In early October 2010, the CEO and CFO of MultiTech met and developed revised projections for fiscal 2010, based on actual results for the first three quarters of the year and projections for the final quarter. Their revised projections for 2010 follow:
|
Sales |
$38,000 |
|
Cost of Goods Sold |
(30,500) |
|
Gross Margin |
$ 7,500 |
|
Operating expenses |
(4,000) |
|
Operating income |
$ 3,500 |
Upon reviewing these numbers, the CEO turned to the CFO and stated, “I think the
market will be forgiving if we come in 5 percent light on the top line (sales), but if we
miss operating income by 12.5 percent ($500 ÷ $4,000) our stock is going to get hammered
when we announce fourth quarter and annual results.”
The CFO mulled the situation over for a couple of days and started to develop a strategy to increase reported income by increasing production above planned levels. She believed this strategy could successfully move $500 million from Cost of Goods Sold to Finished Goods Inventory. If so, the firm could meet its early profit projections.
a. How does increasing production, relative to the planned level of production, decrease
Cost of Goods Sold?
b. What other accounts are likely to be affected by a strategy of increasing production to increase income?
c. Is the CFO’s plan ethical? Explain.
d. If you were a stockholder of MultiTech and carefully examined the 2010 financial statements, how might you detect the results of the CFO’s strategy?

INFORMATION SUPPLIED:
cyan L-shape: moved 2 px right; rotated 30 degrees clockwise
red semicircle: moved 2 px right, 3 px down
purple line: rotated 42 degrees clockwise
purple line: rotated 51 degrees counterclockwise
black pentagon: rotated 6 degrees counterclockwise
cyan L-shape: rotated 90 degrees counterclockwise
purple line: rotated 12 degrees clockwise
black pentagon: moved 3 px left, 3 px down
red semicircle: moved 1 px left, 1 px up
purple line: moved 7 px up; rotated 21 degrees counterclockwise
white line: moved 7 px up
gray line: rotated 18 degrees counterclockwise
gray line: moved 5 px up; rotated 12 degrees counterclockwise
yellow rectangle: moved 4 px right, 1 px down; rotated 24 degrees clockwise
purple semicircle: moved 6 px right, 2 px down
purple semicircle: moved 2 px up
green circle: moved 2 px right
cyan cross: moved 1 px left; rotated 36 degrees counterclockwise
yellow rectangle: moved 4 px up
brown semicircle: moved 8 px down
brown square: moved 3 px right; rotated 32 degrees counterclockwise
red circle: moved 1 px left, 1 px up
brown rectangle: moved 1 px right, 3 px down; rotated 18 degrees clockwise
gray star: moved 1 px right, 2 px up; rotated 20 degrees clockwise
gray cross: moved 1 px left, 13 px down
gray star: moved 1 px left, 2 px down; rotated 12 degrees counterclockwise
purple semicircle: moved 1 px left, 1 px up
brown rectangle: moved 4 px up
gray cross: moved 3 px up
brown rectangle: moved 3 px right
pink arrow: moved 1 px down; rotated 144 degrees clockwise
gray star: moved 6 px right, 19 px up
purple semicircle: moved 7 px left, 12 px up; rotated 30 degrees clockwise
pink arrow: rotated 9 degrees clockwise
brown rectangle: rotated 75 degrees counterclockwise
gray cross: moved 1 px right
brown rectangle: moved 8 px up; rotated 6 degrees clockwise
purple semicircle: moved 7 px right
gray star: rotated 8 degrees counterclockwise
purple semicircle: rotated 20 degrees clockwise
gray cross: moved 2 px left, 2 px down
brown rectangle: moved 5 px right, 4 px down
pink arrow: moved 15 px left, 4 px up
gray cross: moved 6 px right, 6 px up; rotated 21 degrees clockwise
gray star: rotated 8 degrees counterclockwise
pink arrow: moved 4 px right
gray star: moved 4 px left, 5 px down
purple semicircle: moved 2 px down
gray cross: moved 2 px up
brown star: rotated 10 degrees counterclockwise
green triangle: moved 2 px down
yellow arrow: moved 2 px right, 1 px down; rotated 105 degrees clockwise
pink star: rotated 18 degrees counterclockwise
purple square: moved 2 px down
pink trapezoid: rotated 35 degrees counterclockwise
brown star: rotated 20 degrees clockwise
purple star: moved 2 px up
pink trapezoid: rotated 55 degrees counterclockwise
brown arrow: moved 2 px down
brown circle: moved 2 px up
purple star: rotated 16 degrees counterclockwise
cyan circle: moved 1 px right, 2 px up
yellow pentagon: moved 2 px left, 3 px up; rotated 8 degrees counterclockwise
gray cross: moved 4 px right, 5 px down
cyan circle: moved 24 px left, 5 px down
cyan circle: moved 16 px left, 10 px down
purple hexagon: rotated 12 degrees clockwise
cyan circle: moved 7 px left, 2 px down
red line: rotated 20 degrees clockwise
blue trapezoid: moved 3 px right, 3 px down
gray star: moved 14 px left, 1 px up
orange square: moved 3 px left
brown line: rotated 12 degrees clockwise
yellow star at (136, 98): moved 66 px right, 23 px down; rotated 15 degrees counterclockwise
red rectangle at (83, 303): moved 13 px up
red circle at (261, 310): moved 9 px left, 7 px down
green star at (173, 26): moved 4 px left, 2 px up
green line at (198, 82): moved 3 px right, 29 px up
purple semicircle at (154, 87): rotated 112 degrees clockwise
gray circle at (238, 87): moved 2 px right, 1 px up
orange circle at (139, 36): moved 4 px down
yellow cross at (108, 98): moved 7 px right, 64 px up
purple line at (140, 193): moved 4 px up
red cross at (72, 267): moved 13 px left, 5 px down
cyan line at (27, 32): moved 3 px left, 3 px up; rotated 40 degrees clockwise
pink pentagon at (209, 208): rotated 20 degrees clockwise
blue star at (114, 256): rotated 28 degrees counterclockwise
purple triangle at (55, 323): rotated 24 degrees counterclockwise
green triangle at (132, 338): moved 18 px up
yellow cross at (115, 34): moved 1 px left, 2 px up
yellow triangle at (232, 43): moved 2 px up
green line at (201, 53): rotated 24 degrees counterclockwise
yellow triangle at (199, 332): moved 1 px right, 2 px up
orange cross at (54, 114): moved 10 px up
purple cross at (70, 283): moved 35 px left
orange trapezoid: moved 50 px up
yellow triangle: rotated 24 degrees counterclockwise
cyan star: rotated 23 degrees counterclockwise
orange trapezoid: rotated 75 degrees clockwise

TASK TO CARRY OUT: Rewrite the paragraph of the MultiTech case that begins "In early October 2010" as a short bulleted list that keeps its main facts.

RESPONSE TO THIS TASK:
- Early October 2010: MultiTech's CEO and CFO met.
- They developed revised projections for fiscal 2010.
- The projections were based on actual results for the first three quarters and on projections for the final quarter.